BHP is a safer choice in uncertain times
Mar 30 2009 By Andrew Miller, The Journal
BHP Billiton: We continue to see BHP as the safer choice in mining in uncertain times, thanks to its very strong balance sheet, ongoing progressive dividend Policy and high-quality assets.
Further production cuts are still possible, but relative to peers, we think the group benefits from lower operational and financial leverage. The latest results were at the top end of market expectations, and the company stood out from the pack by delivering on its dividend commitment, raising the interim payment by 41%.
Friends Provident: Friends Provident has proven a strong performer relative to the market in recent months on account of its defensive balance sheet and attractive valuation. The group encountered significant difficulties at the start of 2007, but following a number of strategic reviews, and a new management team, the future now looks brighter.
Compared to its life insurance competitors, the solvency and capital position is much stronger, with very little exposure to corporate bond default or further equity market falls. Last year the group moved its accounting to the new MCEV standard under conservative assumptions, so we expect no surprises on this front. The valuation is undemanding and the overseas division should provide growth opportunities.

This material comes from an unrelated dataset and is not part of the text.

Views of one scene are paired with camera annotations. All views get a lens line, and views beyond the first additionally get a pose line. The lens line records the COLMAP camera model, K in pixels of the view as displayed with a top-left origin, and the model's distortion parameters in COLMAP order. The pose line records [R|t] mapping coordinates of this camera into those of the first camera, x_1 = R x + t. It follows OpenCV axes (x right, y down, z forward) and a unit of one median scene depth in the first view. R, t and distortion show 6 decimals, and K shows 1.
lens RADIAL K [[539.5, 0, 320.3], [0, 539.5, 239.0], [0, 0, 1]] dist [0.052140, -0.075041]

Standard chartered: Was a standout performer at its full-year results. Following its rights issue, its capital position looks quite strong, and it was able to add to its capital through improved profits in H2. While Standard Chartered is seeing slowdowns in both its consumer and fast-growing wholesale divisions, we still think its geographic diversity and lack of exposure to the leverage problems in the western economies place it at a fundamental strategic advantage.

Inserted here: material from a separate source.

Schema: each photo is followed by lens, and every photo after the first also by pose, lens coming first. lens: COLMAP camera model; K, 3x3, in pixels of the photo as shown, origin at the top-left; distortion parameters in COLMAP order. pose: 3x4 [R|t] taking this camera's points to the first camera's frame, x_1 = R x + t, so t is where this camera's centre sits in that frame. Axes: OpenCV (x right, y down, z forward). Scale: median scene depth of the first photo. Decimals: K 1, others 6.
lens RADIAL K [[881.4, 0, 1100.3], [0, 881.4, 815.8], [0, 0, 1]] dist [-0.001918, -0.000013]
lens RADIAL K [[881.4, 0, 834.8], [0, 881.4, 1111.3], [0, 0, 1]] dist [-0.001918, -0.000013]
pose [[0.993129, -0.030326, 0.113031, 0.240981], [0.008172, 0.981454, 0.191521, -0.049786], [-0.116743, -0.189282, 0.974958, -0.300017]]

We rate the shares as outperform with double-digit total return upside from current levels.
Wood Group: Wood Group’s full-year results highlighted the defensive qualities of the business, and the tone of guidance for the next couple of years was fairly confident. Similar to other oilfield services companies, we expect Wood Group to be negatively affected by the cutback in oil & gas and utility companies’ investment programmes, and margin expansion will probably stall in the medium term.
However, on a relative basis, we continue to believe Wood Group should fare better than peers, offering an attractive combination of operational visibility, growth prospects and low financing risk.